- **What is expected**:
Where the records below show a line containing "required separation of", start copying; end with the line containing "be maximized.", and copy it too.

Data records
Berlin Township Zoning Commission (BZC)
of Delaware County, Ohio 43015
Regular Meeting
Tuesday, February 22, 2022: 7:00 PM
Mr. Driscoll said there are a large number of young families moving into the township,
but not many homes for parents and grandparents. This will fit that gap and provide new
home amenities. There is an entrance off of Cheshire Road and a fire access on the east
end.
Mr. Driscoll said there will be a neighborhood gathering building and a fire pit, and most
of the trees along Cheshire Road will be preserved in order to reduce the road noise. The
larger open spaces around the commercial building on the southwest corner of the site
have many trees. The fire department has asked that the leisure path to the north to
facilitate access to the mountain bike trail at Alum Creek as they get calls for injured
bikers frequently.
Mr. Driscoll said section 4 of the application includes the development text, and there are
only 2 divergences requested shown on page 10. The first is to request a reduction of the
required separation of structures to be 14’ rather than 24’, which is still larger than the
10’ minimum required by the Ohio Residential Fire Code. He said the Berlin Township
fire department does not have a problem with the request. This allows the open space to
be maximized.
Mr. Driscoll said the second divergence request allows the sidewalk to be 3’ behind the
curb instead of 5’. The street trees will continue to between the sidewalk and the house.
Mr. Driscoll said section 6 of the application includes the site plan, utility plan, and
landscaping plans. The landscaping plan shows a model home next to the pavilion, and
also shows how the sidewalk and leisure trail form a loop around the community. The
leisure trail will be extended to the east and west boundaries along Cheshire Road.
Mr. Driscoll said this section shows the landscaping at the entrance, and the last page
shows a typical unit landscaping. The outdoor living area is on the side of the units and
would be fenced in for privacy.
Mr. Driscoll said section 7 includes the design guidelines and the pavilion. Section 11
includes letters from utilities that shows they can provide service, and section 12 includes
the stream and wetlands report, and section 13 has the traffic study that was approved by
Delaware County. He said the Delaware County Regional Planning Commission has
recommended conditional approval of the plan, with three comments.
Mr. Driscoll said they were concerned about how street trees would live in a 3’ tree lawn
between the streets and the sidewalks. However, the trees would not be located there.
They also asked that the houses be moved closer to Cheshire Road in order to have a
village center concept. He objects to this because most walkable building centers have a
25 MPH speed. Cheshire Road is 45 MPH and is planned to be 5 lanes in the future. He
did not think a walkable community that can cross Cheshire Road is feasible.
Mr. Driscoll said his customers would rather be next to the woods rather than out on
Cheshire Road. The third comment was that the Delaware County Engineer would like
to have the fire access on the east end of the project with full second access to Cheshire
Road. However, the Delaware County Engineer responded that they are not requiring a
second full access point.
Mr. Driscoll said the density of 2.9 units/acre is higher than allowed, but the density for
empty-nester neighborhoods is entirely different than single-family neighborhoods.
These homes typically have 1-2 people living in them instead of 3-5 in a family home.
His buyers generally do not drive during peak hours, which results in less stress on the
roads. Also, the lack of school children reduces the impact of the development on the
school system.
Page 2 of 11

==

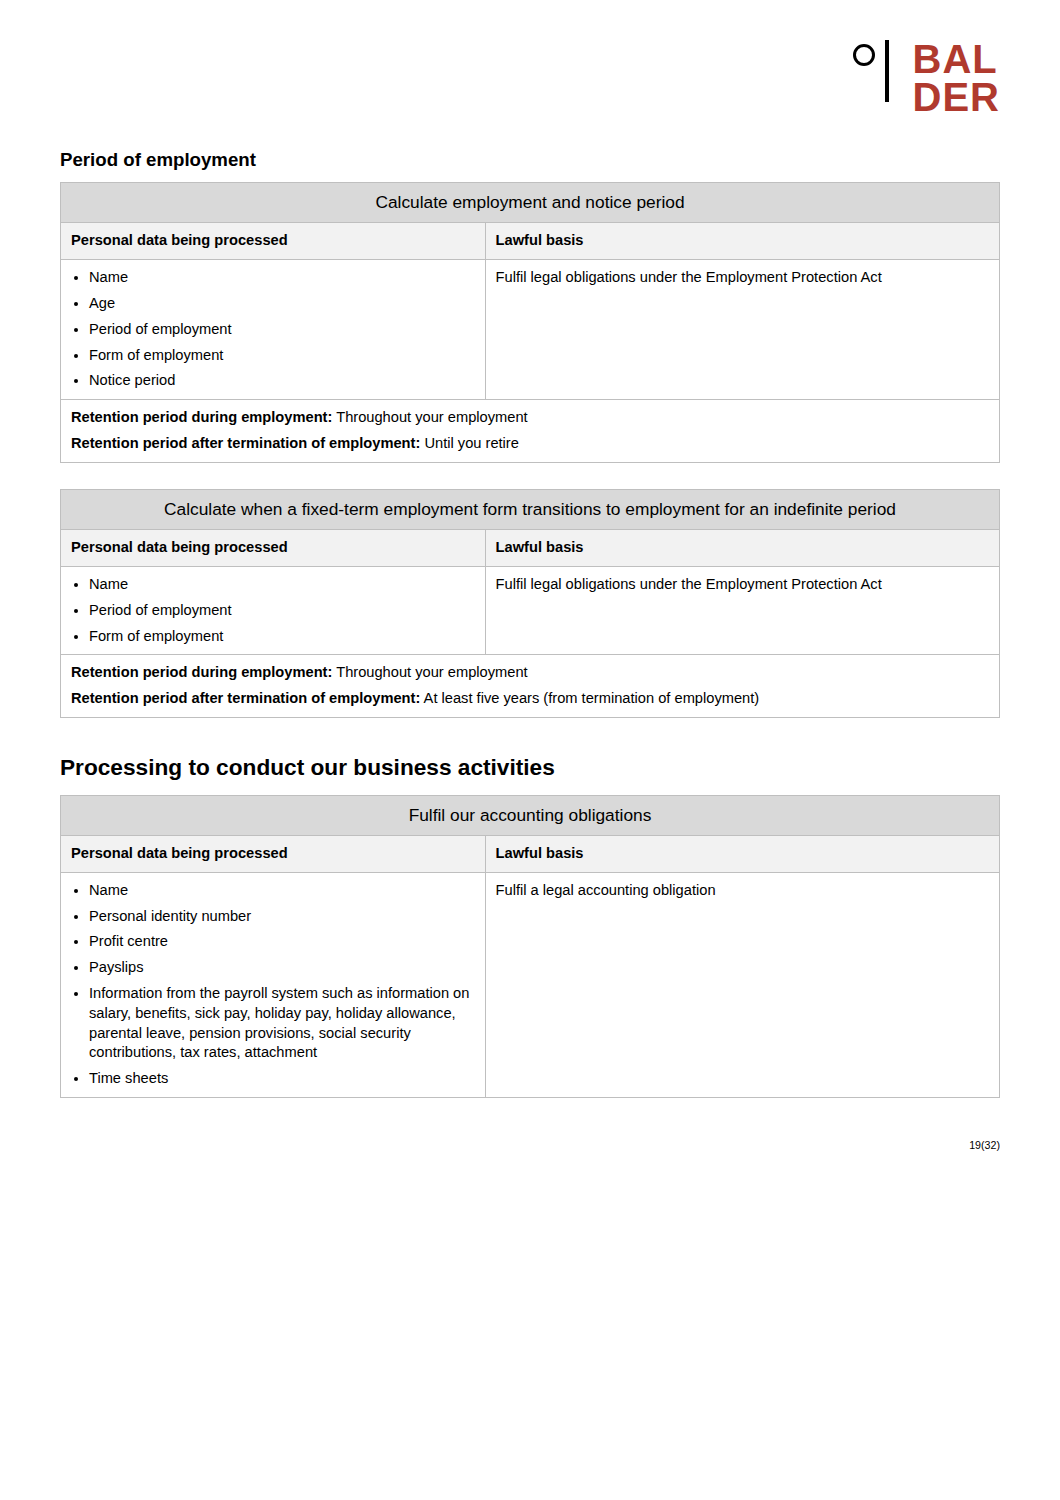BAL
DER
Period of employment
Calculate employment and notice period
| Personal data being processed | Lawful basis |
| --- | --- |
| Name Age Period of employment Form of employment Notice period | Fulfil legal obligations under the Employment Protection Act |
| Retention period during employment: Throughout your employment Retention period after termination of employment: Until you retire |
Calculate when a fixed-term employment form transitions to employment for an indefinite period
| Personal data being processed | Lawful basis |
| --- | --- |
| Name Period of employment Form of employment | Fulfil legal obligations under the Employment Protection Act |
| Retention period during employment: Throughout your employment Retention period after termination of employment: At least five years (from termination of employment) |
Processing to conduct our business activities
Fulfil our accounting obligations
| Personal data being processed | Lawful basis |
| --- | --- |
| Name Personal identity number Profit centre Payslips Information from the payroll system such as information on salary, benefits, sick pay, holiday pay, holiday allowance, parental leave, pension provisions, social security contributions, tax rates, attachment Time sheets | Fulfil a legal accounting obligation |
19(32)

- **Solution to this exercise**:
required separation of structures to be 14’ rather than 24’, which is still larger than the
10’ minimum required by the Ohio Residential Fire Code. He said the Berlin Township
fire department does not have a problem with the request. This allows the open space to
be maximized.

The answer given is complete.